Authorities in the District of Columbia estimate that the crowd on Tuesday will be more than 1 million people, and possibly as many as 5 million.

The vast majority won't have tickets to the official ceremony in front of the Capitol building. Most will watch the swearing-in on JumboTrons in the Mall, several blocks away from the action. It will be crowded, so they may not even be able to see the screens. And being January, it may be quite cold.

That doesn't seem to matter.

"I will put on my biggest coat and longjohns just to be a part of it," says Lee's cousin Deneen Skipworth. "I'll probably cry."

In Lee's modest living room - surrounded by framed portraits of daughters, nephews, aunts, cousins, grandparents and other relatives - Lee, Skipworth and their distant cousin Kelley Lindsay radiate with pride.

"I never thought a black man or woman would be elected president," Skipworth says.

"He crosses races, nationalities," Lindsay chimes in. "He'll bring in the right people, whoever they are, and he'll get things done."

"Even if we can't get tickets, we'll be a part of history," Lee adds.

Many of the people Lee enlisted for the trip are friends or relatives, including her 5-year old grandson.

"I'm going to be surrounded by family," Lee continues. "I'm going to share this day with people I love."

***

From Monday through Friday, Lee works as a full-time administrative assistant for NHS Human Services in Mt.
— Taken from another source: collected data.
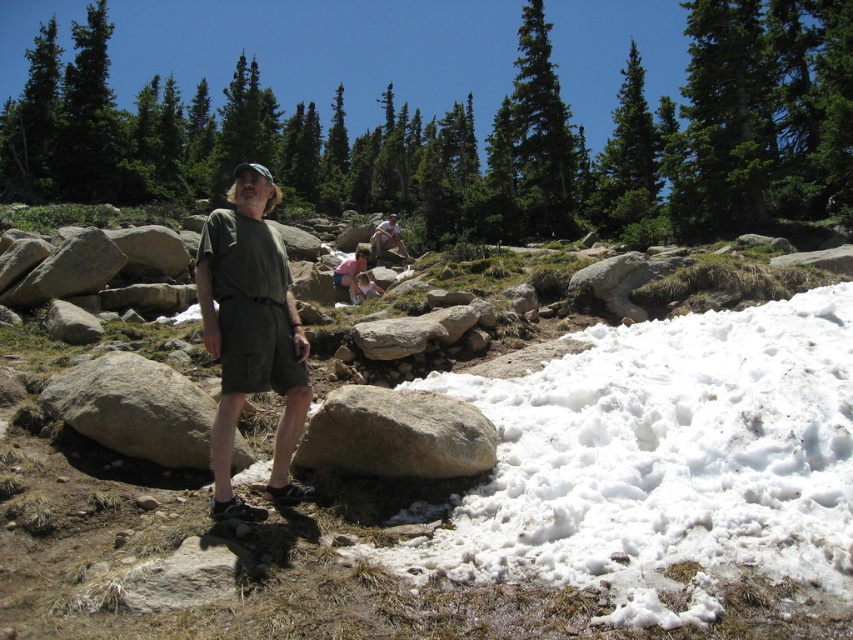
Question: Which point is closer to the camera?

Choices:
 (A) (268, 198)
 (B) (344, 268)

Answer: (A)

Question: Is green matte shorts at center smaller than gray rough boulder at center?

Choices:
 (A) yes
 (B) no

Answer: (B)

Question: Which point is farther to the camera?

Choices:
 (A) white fluffy snow at lower right
 (B) gray rough boulder at center
 (C) gray rock at center

Answer: (C)

Question: From the image, what is the correct spatial relationship of brown rock at center in relation to gray rock at center?

Choices:
 (A) below
 (B) above

Answer: (B)

Question: Can you confirm if white fluffy snow at lower right is positioned to the right of green matte shorts at center?

Choices:
 (A) no
 (B) yes

Answer: (B)

Question: Which point is farther to the camera?

Choices:
 (A) (27, 618)
 (B) (691, 516)
 (C) (166, 378)
 (D) (357, 260)

Answer: (D)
Airy. On Monday evenings, she mans the front desk at the Dance Institute of Philadelphia in Germantown. On Thursday and Friday evenings, and from 9 to 5 on Saturdays and Sundays, Lee serves as a "community backer" for Vision Quest, counseling teenage girls under house arrest throughout the city.
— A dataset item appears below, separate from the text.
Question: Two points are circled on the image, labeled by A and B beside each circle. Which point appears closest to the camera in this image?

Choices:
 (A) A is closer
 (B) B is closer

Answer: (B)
"That's what us single mommas do," Lee boasts. "I have no time to date."

She jokes that all her money goes to Penn State University, where her younger daughter is a sophomore.

In addition to the near=constant employment, Lee arranges line dances, organizes charity dinners, plans block parties, writes a monthly community newsletter and remedies neighbors' problems in her role as tenant council president.

"I had one senior resident call me about a mouse in her kitchen," Lee says with a laugh. "I told her to call maintenance but I still had to go over there and make sure she calmed down."

"That's what Wendy does," Skipworth says. "If something's got to be done, she takes care of it."

Lee arranged the inauguration trip and sold seats at $50 per person whenever she found a free moment. She won't make any money on the venture.

"She's doing this out of the goodness of her heart," says Lindsay.

***

Occasionally, life challenges the jovial, sassy Lee.

"There's times when I'm so tired, I fly off in a minute," she states.

Morton Homes is a public housing complex and there have been waves of violence and drug dealing. Her half-brother and a 6-year old girl were shot in front of Lee's two-story rowhome in 2001. Both survived.

For strength Lee relies upon memories of her grandmother, Ada Thomas, who passed away last August at 84. A light-skinned African-American, she battled prejudice from both whites and blacks. But she was resolute in her abilities and remained politically active all her life. She served as a committee person in Brewerytown for more than 40 years.

"She's who convinced me to become a committee person," Lee acknowledges as tears well in her eyes. "I come from a long line of strong black women."

Even if the Obama presidency doesn't solve all the world's problems, Lee feels that Obama's very presence will set a positive tone for America.

"I have faith in him," she says. "I really do."

Lee still has a few available seats on her bus. If she fills that bus, she has tentative arrangements for a second.

"I'll work till the very end," she says.